▶ _List of tasks_
**A)** Translate this sentence from the interview on creative direction into Spanish: "A conductor of an orchestra isn't trying to play all the instruments."
**B)** Answer these questions from the interview on creative direction:
(i) According to Hennig, what should you not give actors?
(ii) How many times does Cerny say you might only see the brilliant UI designer?
(iii) What does Hennig say it takes a level of?
**C)** Continue the interview on creative direction from where it stops.

Extract Block Start

What you want to do is give people enough rope to hang themselves, really. Describe the idea and let them surprise you by elevating it in a way you never considered. You’re “yes, and”-ing each other, basically. It’s improvisation.
Keighley: You’re setting up the parameters of what a level is going to be, but you’re not saying, “And then Drake is going to turn left and this happens.”
Hennig: That would be too specific. The analogy would be, they say that as an art director you shouldn’t try to hold their pencil. A conductor of an orchestra isn’t trying to play all the instruments. You’re trying to shepherd this thing into existence. Same thing working with actors. You don’t give them line readings. You hire them because they’re going to interpret the work and elevate it and surprise you.
In its best form, you are in control. It would be disingenuous to say we don’t have any control. Of course we do. But the point is it’s a shepherding kind of control, which can be very difficult and frustrating. The people who usually say they want creative control, it’s coming from a place of frustration. You know they would be white-knuckling the job, as opposed to saying, “I want to be able to inspire and shepherd something into existence.”
Cerny: When I was saying you might only see that brilliant UI designer three times, it’s not because exactly what you’re thinking has ended up in the game. It’s because you look at it and say, “That’s not what I was thinking, but it’s better.” Hopefully it’s better, but you settle for it being something that’s good and in the same general direction you were thinking of.
Hennig: It takes a level of humility. I’ve always said that. You have to have enough humility to say — in your head, not out loud — “That’s not what I would have done, what I was picturing, but is it better than my idea?” If so, awesome. Is it just as good, even though it’s not what I was picturing? Then that’s fantastic, because they have a sense of ownership and passion. If it’s not as good, you have to have enough ego to say, “Here’s the reason I asked for it that way. Here’s a correction.” And have the presence of mind – because we’re all human beings with flaws – to not react the wrong way in the moment.
It can get your hackles up, right? If somebody seems like they’re defying you or deliberately misunderstanding you. Sometimes your first internal reaction is to say, “Why are you not doing what I asked?” But you have to stuff that down and say, “Actually, what they’re doing is fine. It’s better than what I was thinking.” Especially with actors. In the moment, if they do something, you have to realize, “That’s brilliant. That’s better than what I wrote. Let’s do that.” Not have ego tied up in it.
Keighley: Mark, I’m sure you’ve had many of those moments.
Cerny: Have you ever given a line reading?
Hennig: Yes.
Cerny: That’s a tricky one, right?
Hennig: But you have to know when to do it. Every actor is different.
Cerny: When do you do it?

Extract Block End
Given entries Block Start

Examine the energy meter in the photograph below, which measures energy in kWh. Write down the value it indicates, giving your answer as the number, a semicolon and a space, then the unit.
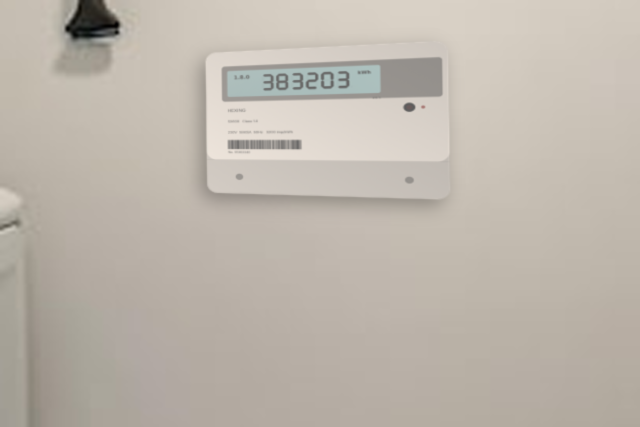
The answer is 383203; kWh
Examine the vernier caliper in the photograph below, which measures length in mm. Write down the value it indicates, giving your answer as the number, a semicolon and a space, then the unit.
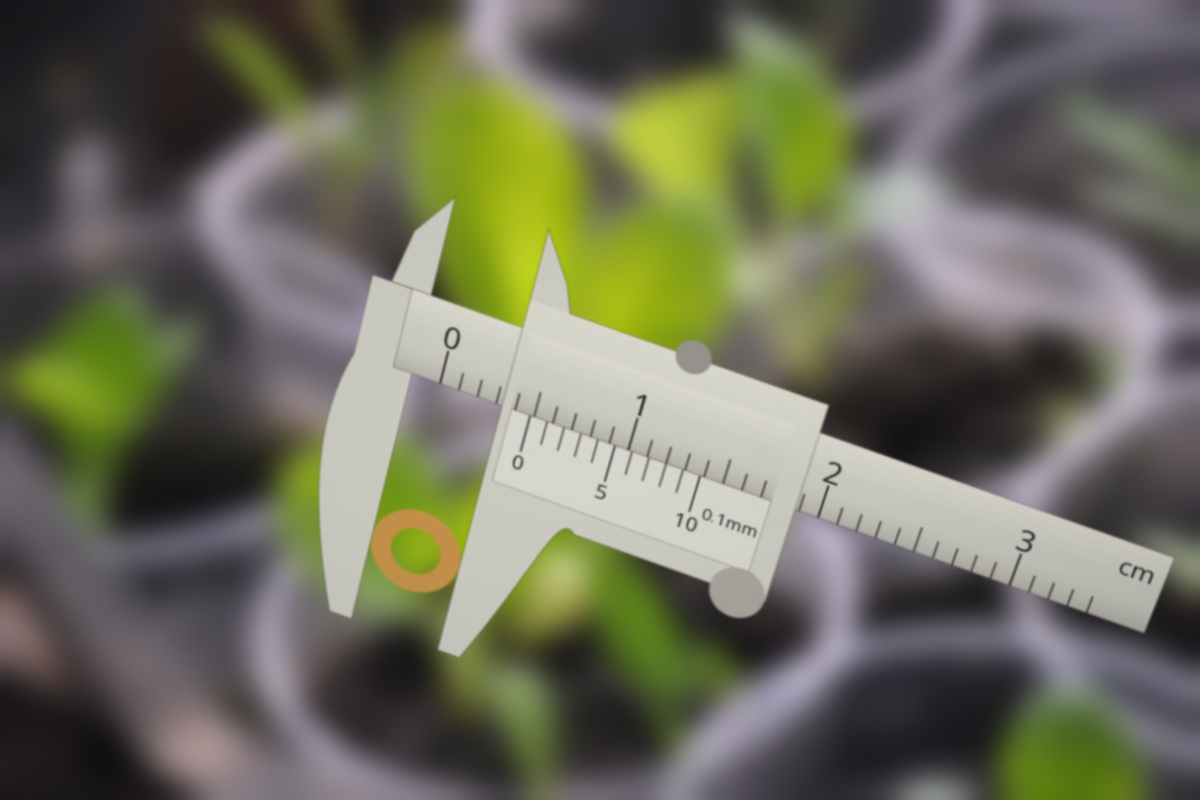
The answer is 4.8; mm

Given entries Block End
Given entries Block Start

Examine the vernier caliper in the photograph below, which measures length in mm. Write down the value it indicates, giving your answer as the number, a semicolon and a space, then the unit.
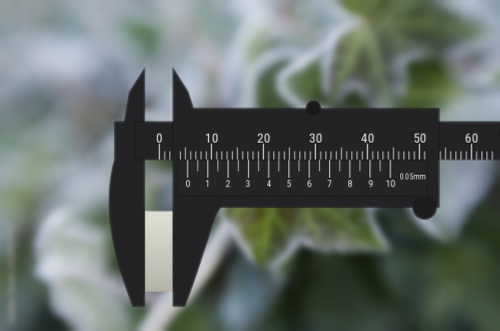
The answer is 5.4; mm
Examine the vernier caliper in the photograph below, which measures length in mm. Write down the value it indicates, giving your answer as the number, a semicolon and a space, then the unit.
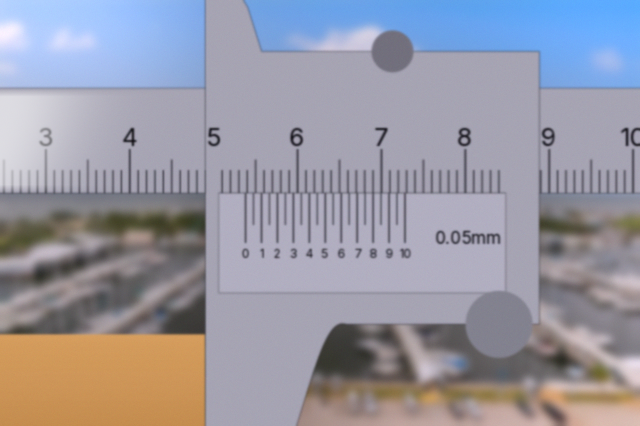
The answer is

Given entries Block End
Given entries Block Start

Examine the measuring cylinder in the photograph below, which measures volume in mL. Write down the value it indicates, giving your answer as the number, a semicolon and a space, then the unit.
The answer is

Given entries Block End

▶ _Responses to the tasks_
**A)** El director de una orquesta no intenta tocar todos los instrumentos.

**B)**
(i) Line readings.
(ii) Three times.
(iii) Humility.

**C)**
Hennig: Not right out of the gate. If they’re not getting it, usually you’ll say, “Do you mind if I give you a line reading?” Most actors will say, “Of course. That’s fine.” At that point, you’ve earned their trust, hopefully. But you have to let them fail first. Also you have to make sure you’re not giving the line readings where you’ve written it in your head a certain way and — then you don’t want an actor. You just want a puppet. You don’t want a partner. I’ve very rarely given line readings. It’s usually because there’s something that’s unclear and they’re not quite getting it. It helps them to go, “Aha, got it, thank you.” But again, you don’t do it right out of the gate.
Cerny: Do you ever have a moment with actors when you’re thinking, “My God, this is so much better than what I wrote?”
Hennig: Of course! Every time.
Cerny: You probably have that less than I do.
Keighley: Translating back to level design, I’m sure there were moments on Uncharted where the team would come back with a level and….
Cerny: It’s not Piranesi.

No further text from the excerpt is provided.